Com a cara no mundo
Quando nasci fui recomendada solenemente, encarnaria em anjo o meu demônio, e caminharia em orlas ardentes. Seria de mim mesma a paz e desassossego, e não me veria pronta nunca, mas pelas pontas rutilantes das minhas palavras arranharia e seria arranhada na alma e na carne.
Quando meu primeiro choro salgou a pele, tive a sensação de primeira chuva, e na primeira
chuva meu primeiro choro.
Rasguei os estatutos e quebrei as normas, não me cabem regras se não me amoldo ao barro dos eretos e não vergo aos estilhaços da fala.
Fui consagrada na homília dominical e rompi o círculo das cabalas. Sou um corpo iniciado nas mandalas, circunscrevendo meu próprio espaço.
Me coloco na pira em que ardo incessante por que sou de mim; salvação em holocausto.
Não comungue comigo na mesma patena, há de ter nela o meu sangue vertido em pecado.
Consagra a sua oferenda a rebeldia dos insensatos e se eu for aceita; terei em mim o seu pecado original, a Gênesis em essência.

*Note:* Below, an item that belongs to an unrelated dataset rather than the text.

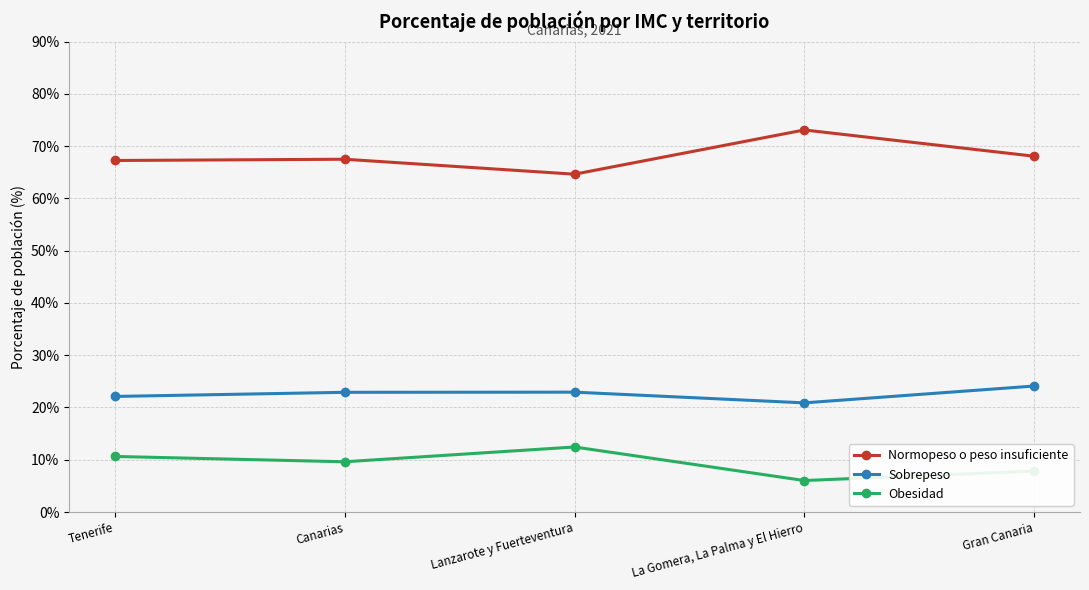

True or false: Obesidad and Sobrepeso intersect in this chart.

False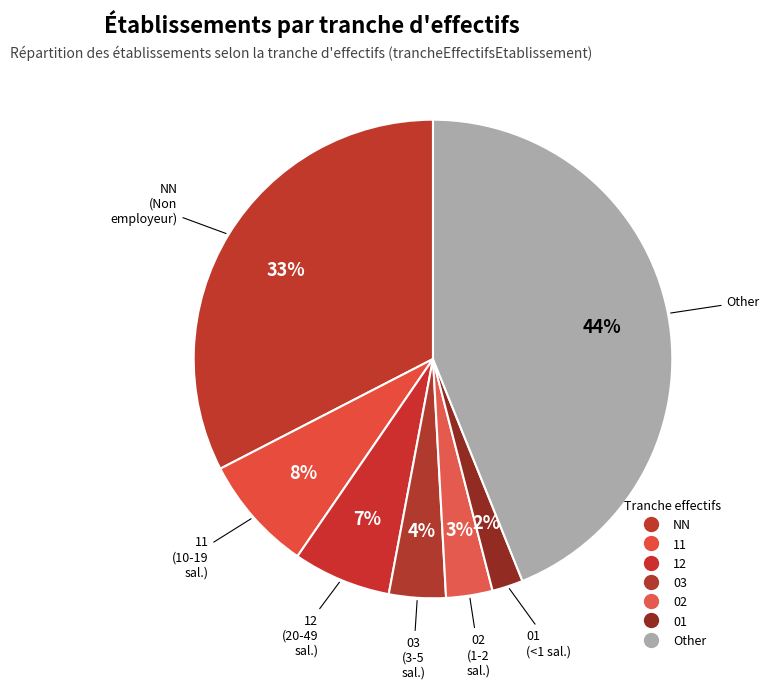

Is it true that 02 is 3% of the pie?

True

Quando escancarei a cara no mundo profanei os tabernáculos e oráculos, botei o pé na profecia.
E bem antes que me dessem a chaves da existência eu já rompia com a exigências; para me fazer carta e cartilha nesse jogos que se jogam as avessas.
Se nos púlpitos da excelsa divindade eu me adorar, saiba que neles fui cuspida e cabalmente concebida.
Adentrei a vida pela margem oposta, segui sendas nem sempre muito sacras; sou quebra-cabeça e caleidoscópio, em constante mutação. Essa sou eu; mil vezes renascida, sutilmente escarrada na sua porta de entrada.